WHAT THE EXERCISE ASKS:
Within the entries below, find every line that has the string "Biographies", then copy it.

(AVAILABLE RECORDS begins)

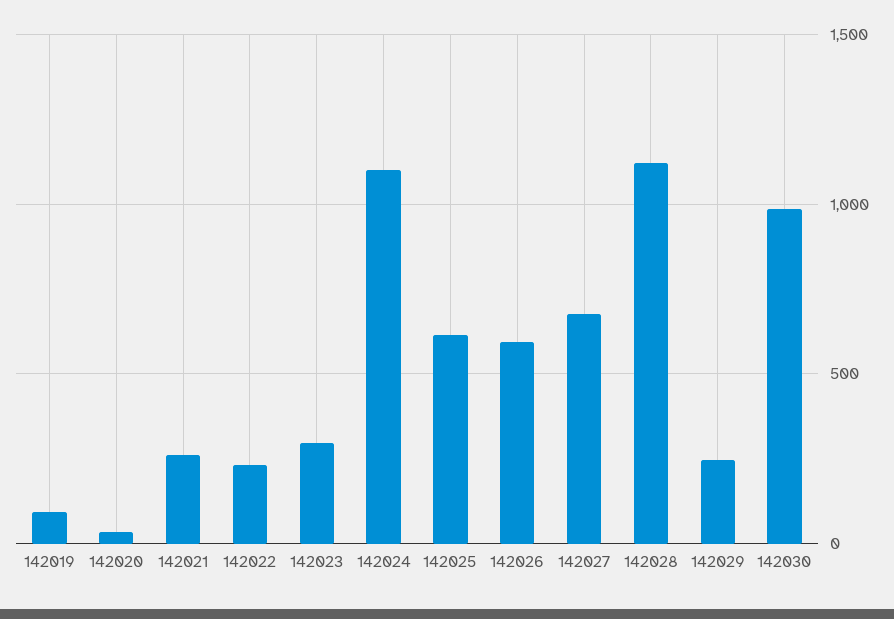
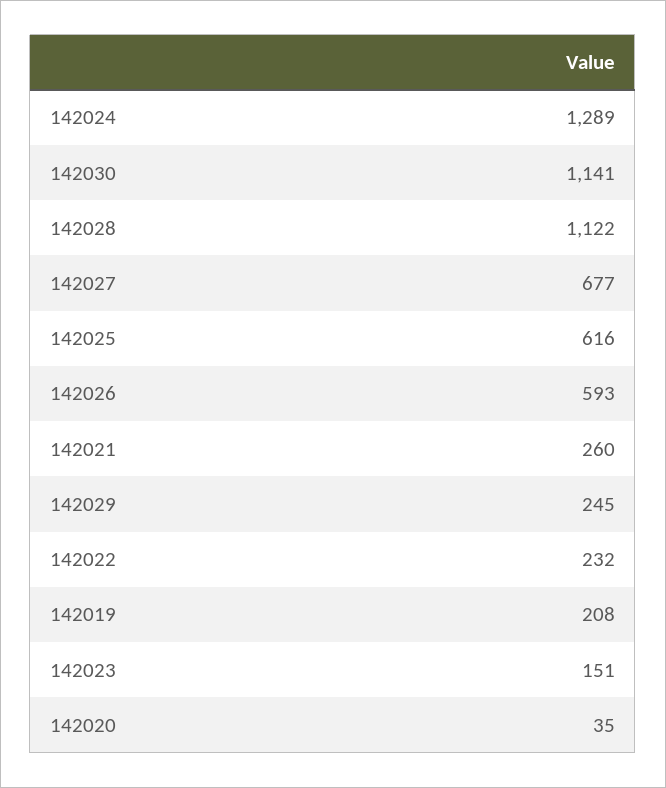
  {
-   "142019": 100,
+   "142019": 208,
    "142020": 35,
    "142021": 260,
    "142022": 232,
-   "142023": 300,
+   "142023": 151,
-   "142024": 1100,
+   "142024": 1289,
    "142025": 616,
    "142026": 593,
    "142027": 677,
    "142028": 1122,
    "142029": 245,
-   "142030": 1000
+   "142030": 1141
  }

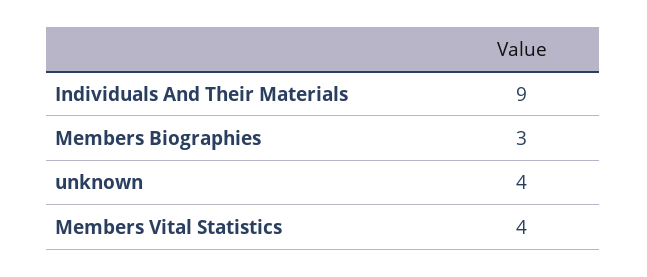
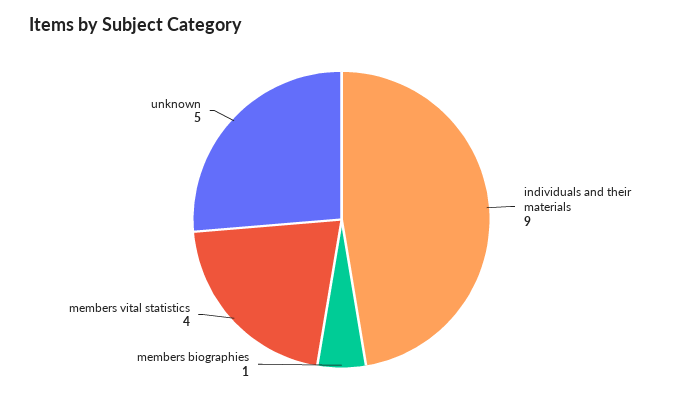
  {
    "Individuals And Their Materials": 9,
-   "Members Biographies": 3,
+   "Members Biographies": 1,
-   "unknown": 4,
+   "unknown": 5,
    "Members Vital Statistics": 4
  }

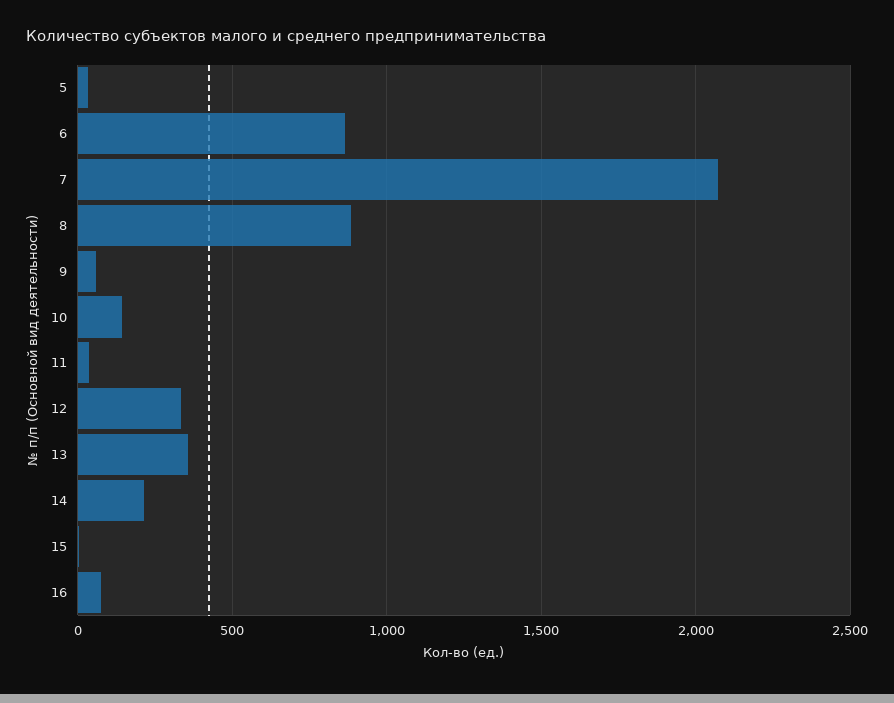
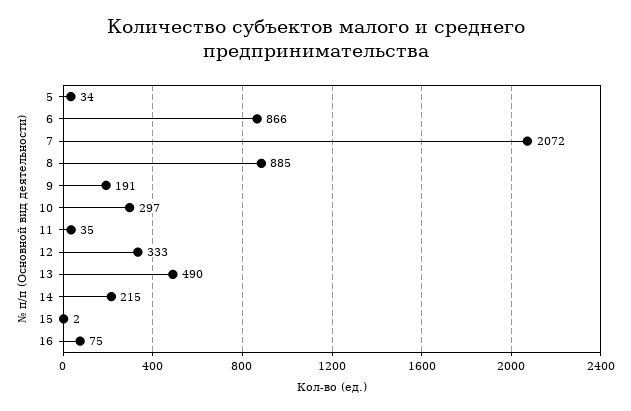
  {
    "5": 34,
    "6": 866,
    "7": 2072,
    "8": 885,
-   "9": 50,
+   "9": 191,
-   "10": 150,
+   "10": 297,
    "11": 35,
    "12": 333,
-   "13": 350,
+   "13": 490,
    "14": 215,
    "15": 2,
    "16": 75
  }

(AVAILABLE RECORDS ends)
(AVAILABLE RECORDS begins)

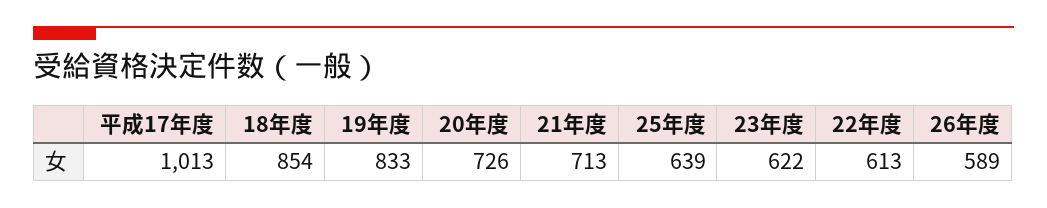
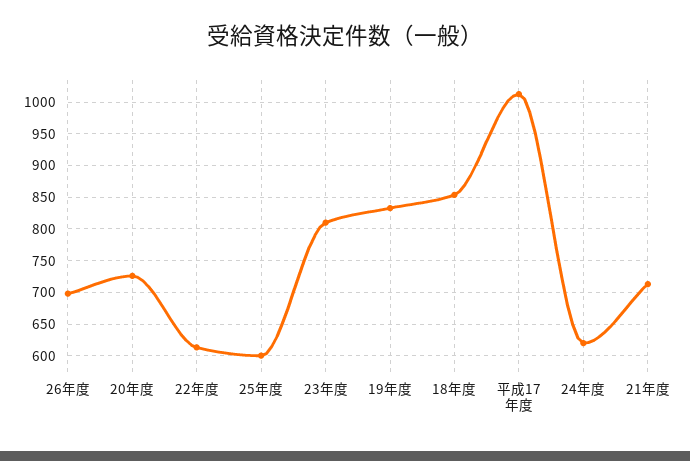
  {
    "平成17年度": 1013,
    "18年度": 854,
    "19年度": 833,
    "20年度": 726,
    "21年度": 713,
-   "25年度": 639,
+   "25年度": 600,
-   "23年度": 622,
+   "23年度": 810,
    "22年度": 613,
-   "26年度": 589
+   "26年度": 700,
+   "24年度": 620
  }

(AVAILABLE RECORDS ends)

RESPONSE:
-   "Members Biographies": 3,
+   "Members Biographies": 1,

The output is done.